When we talk about asset mix, we are really talking about the percentage of the portfolio that should be allocated to cash, to fixed income, and to stocks. The asset mix is critical, because it determines 85% to 90% of the total return of your portfolio.

Unfortunately, most investors spend too little time understanding asset mix. They buy a specific fund or a certain stock based on its past performance or its potential return. The asset mix is determined by default.

Typically, investors fall into one of three basic categories: conservative; balanced; or growth. You can argue, as some financial institutions do, that three categories are too generic.

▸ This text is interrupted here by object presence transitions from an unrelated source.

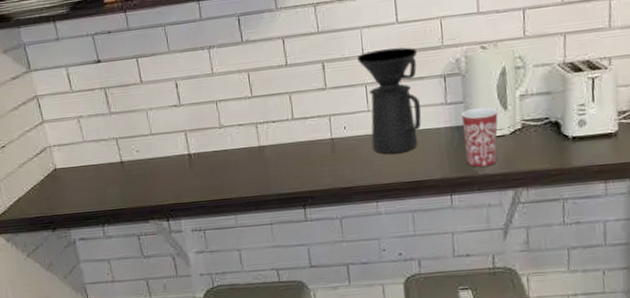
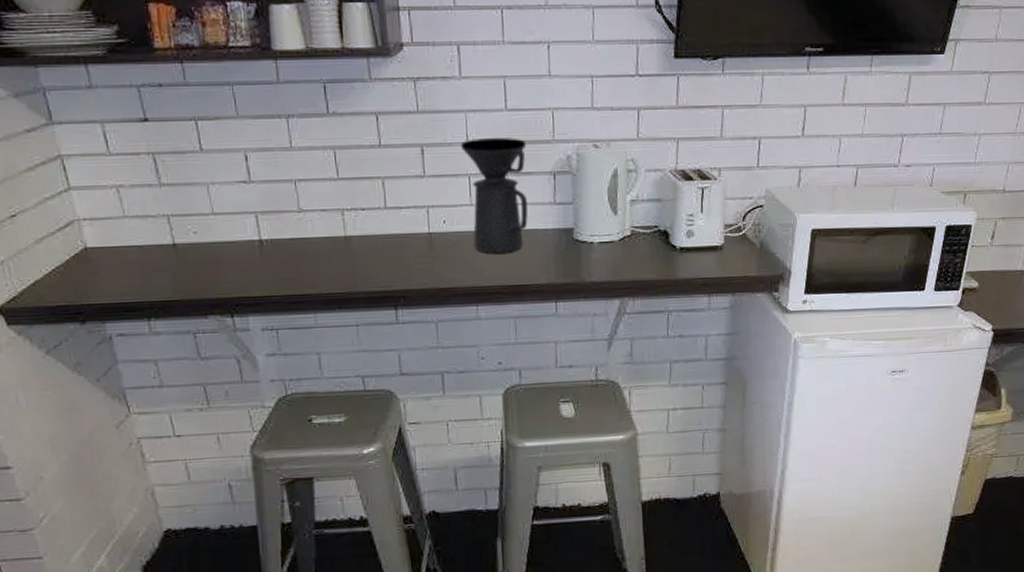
mug: present [461,107,499,167] -> none [570,211,609,273]

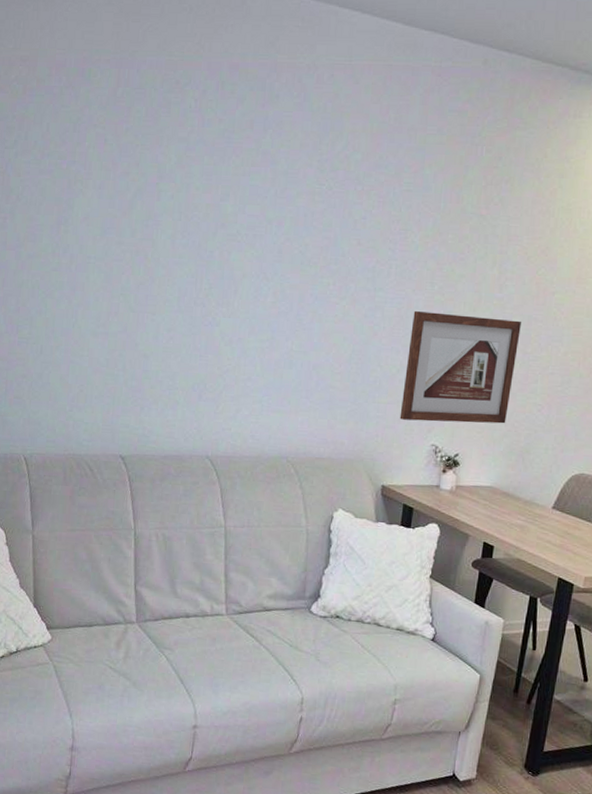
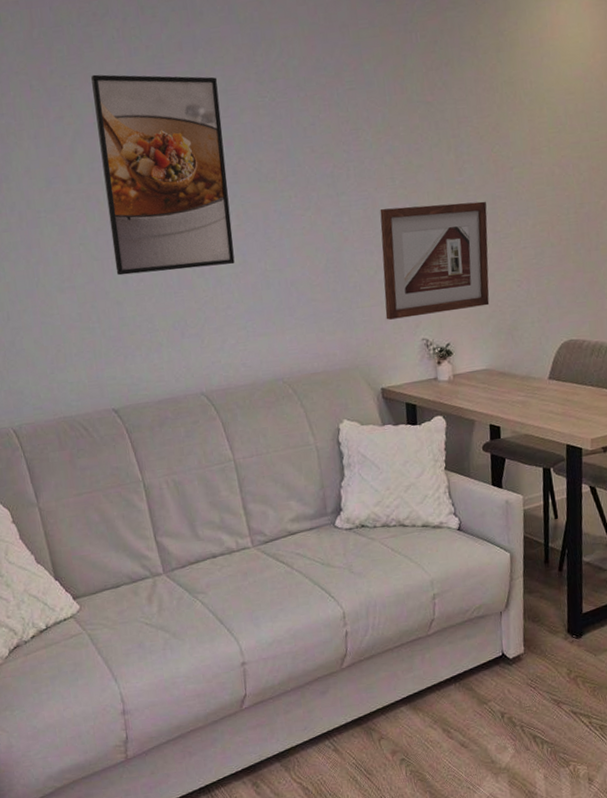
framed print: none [149,138,281,339] -> present [91,74,235,276]

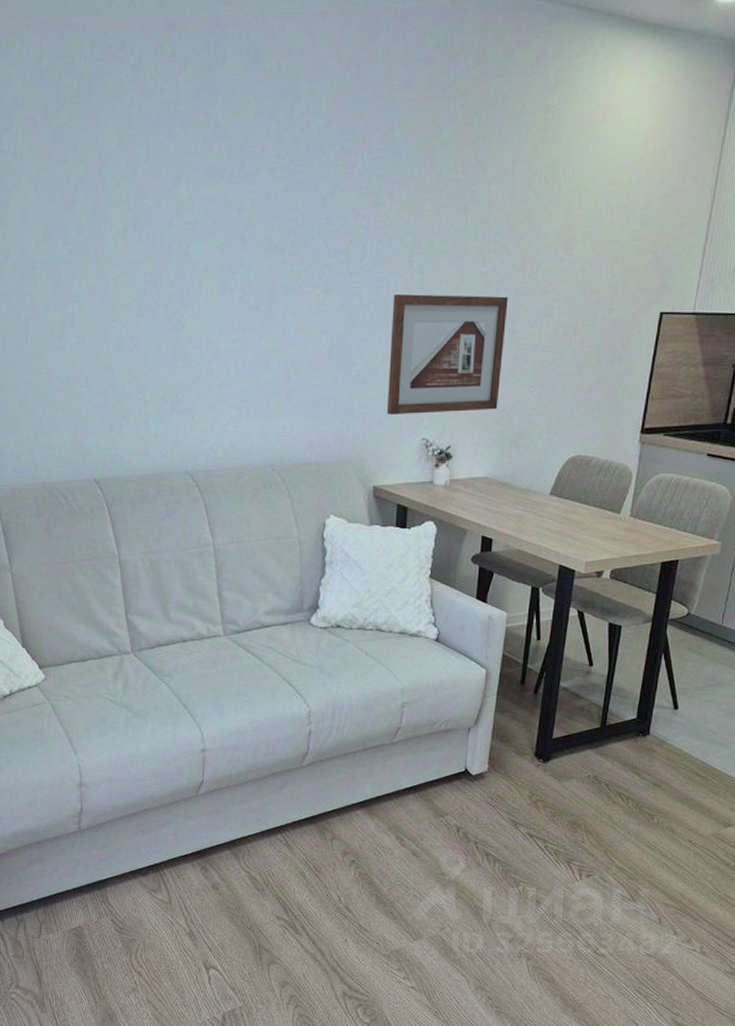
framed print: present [91,74,235,276] -> none [100,116,235,339]

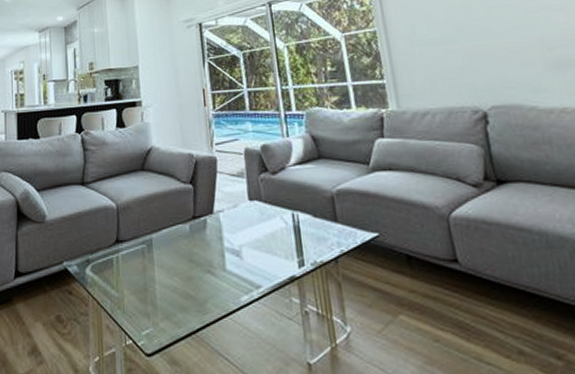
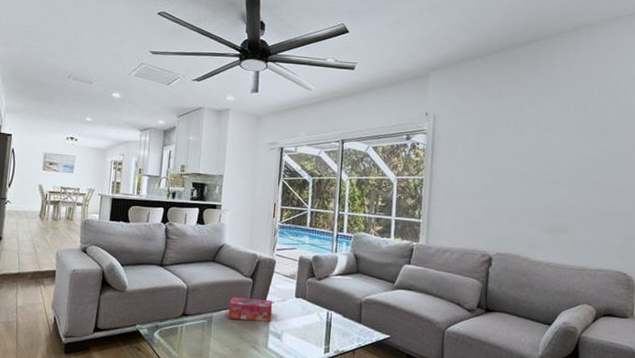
tissue box: none [169,208,225,238] -> present [228,296,273,322]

However, we believe that each client deserves a personalized asset mix that can be accommodated by fine tuning the weightings within our three categories. Bottom line, asset mix is the priority, and for every client there is an appropriate personalized asset mix.

Cboe S&P Buy Write Index

The CBOE S&P 500 BuyWrite Index (ticker symbol BXM) is a benchmark index designed to show the hypothetical performance of a portfolio that engages in a buy-write strategy using S&P 500 index call options.

The term buy-write is used because the investor buys stocks and writes call options against the stock position. The writing of the call option provides extra income for an investor who is willing to forego some upside potential.